■ **Stated exercise**
Lay out the material below as a Markdown table with the columns Row and Entry, from the line with "common name: Grass-pink" up to and including the line with "scientific name: Linaria vulgaris". Number each line in order, and leave out any blank lines.

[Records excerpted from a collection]
———

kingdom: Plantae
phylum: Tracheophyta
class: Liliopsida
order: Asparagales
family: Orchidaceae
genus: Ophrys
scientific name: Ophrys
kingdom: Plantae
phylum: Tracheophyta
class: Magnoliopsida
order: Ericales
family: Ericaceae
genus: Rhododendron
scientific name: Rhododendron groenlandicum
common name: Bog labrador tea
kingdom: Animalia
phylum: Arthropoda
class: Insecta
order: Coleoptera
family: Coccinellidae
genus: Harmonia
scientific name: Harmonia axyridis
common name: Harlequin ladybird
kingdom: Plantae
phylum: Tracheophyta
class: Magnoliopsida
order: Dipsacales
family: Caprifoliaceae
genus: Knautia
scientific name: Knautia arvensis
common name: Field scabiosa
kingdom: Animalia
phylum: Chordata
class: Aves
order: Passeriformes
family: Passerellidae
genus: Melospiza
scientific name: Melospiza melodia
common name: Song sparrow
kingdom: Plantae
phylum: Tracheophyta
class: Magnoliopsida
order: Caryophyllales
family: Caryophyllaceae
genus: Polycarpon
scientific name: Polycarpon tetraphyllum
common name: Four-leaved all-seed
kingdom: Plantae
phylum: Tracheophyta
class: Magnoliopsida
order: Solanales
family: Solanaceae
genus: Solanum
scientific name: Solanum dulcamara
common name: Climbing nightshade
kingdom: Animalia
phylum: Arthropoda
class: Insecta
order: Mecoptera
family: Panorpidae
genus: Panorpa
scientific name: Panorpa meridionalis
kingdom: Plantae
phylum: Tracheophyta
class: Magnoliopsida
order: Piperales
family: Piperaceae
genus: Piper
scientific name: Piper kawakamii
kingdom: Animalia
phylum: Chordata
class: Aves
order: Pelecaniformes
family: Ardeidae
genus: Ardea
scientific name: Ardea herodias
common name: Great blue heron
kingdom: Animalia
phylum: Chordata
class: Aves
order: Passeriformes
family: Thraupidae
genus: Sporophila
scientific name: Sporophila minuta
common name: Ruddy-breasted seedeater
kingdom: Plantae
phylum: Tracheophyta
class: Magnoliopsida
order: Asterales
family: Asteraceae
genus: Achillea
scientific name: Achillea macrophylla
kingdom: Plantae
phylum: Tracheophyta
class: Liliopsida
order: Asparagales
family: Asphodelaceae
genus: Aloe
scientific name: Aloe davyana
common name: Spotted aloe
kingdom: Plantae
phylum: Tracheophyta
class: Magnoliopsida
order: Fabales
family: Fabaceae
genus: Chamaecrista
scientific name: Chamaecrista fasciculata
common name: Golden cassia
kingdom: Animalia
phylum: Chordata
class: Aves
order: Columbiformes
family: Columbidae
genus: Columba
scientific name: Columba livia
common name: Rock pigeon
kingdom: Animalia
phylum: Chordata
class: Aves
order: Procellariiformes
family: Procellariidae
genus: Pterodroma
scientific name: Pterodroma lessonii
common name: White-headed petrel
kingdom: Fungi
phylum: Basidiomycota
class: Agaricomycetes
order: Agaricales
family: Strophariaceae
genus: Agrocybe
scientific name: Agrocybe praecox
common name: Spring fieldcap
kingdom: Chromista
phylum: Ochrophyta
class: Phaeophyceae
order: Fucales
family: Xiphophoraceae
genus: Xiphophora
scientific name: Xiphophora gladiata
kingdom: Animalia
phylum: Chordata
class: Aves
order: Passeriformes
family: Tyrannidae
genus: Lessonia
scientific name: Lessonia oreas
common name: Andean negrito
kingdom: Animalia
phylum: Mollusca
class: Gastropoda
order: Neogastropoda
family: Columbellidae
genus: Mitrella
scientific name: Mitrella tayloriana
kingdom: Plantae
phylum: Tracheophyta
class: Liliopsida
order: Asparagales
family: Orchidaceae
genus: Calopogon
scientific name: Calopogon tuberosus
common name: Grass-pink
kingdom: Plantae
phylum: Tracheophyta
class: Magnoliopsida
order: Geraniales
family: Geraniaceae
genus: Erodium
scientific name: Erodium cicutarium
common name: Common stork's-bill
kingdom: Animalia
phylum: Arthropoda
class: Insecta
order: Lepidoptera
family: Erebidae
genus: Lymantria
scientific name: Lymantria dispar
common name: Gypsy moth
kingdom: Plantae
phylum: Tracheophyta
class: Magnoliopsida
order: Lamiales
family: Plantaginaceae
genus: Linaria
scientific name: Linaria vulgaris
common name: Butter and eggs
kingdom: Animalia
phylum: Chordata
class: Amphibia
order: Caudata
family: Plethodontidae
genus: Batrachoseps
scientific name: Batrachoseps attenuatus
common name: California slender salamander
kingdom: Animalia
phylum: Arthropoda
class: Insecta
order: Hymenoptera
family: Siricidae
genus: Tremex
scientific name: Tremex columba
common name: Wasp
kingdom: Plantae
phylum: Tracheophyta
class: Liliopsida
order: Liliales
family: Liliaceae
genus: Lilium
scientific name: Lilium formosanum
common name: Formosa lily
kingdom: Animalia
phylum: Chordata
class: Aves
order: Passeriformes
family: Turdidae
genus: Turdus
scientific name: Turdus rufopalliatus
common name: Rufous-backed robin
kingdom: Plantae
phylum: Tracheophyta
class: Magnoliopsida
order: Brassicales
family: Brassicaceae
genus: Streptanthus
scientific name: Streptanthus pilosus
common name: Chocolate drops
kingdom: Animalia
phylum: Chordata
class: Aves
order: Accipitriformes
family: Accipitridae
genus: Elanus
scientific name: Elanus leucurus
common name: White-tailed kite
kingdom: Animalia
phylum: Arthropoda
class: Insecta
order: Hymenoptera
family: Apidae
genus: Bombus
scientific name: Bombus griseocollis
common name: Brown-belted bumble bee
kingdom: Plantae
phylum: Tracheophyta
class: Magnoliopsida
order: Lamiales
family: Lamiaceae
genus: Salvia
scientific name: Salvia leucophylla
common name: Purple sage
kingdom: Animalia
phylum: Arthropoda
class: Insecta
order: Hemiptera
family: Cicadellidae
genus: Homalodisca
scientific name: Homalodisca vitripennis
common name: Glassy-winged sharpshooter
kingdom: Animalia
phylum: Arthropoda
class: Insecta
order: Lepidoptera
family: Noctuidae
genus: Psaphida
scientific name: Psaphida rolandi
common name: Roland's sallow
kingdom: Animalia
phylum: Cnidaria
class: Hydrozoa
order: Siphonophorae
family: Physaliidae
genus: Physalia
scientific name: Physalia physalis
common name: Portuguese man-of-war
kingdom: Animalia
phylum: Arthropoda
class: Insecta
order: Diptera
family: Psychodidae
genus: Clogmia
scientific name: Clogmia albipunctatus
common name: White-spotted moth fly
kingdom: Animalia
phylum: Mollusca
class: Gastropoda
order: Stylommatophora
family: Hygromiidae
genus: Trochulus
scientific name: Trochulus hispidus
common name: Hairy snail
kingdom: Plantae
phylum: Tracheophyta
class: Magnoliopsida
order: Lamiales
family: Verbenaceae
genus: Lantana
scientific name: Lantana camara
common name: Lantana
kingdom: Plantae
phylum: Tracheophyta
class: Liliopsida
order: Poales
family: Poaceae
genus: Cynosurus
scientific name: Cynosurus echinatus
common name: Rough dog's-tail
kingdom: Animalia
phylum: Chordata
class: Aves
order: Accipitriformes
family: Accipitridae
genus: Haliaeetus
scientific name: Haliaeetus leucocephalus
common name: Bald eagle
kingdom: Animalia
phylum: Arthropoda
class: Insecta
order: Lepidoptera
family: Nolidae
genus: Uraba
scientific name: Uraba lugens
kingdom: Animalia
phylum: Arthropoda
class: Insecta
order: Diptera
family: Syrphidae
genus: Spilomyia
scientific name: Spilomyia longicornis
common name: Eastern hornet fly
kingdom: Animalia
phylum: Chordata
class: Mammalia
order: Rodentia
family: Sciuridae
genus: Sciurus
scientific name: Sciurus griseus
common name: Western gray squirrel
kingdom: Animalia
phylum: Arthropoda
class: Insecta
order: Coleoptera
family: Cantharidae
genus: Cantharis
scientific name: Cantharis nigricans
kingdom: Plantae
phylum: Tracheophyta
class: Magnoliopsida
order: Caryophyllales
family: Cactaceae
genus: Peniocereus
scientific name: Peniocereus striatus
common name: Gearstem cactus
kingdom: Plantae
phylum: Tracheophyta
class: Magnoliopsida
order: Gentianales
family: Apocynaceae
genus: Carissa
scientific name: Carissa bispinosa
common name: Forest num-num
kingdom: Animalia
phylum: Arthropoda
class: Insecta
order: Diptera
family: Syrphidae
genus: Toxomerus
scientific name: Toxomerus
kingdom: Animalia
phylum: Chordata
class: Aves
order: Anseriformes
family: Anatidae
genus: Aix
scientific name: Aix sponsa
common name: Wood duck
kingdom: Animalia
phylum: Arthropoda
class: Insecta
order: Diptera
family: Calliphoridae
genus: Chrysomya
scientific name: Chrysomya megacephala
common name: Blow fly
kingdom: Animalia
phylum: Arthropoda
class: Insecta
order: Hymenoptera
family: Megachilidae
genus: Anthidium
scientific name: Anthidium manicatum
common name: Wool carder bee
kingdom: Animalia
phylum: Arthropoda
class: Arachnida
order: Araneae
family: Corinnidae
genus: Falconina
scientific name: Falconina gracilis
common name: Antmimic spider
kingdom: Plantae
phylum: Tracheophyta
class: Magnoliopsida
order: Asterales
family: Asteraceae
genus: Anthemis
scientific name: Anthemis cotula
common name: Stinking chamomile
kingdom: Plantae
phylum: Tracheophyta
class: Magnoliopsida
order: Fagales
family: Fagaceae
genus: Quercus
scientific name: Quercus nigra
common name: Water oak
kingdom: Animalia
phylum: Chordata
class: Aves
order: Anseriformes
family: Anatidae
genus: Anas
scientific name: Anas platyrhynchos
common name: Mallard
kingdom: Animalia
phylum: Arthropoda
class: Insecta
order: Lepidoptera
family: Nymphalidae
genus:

———

■ **Solution**
| Row | Entry |
|---|---|
| 1 | common name: Grass-pink |
| 2 | kingdom: Plantae |
| 3 | phylum: Tracheophyta |
| 4 | class: Magnoliopsida |
| 5 | order: Geraniales |
| 6 | family: Geraniaceae |
| 7 | genus: Erodium |
| 8 | scientific name: Erodium cicutarium |
| 9 | common name: Common stork's-bill |
| 10 | kingdom: Animalia |
| 11 | phylum: Arthropoda |
| 12 | class: Insecta |
| 13 | order: Lepidoptera |
| 14 | family: Erebidae |
| 15 | genus: Lymantria |
| 16 | scientific name: Lymantria dispar |
| 17 | common name: Gypsy moth |
| 18 | kingdom: Plantae |
| 19 | phylum: Tracheophyta |
| 20 | class: Magnoliopsida |
| 21 | order: Lamiales |
| 22 | family: Plantaginaceae |
| 23 | genus: Linaria |
| 24 | scientific name: Linaria vulgaris |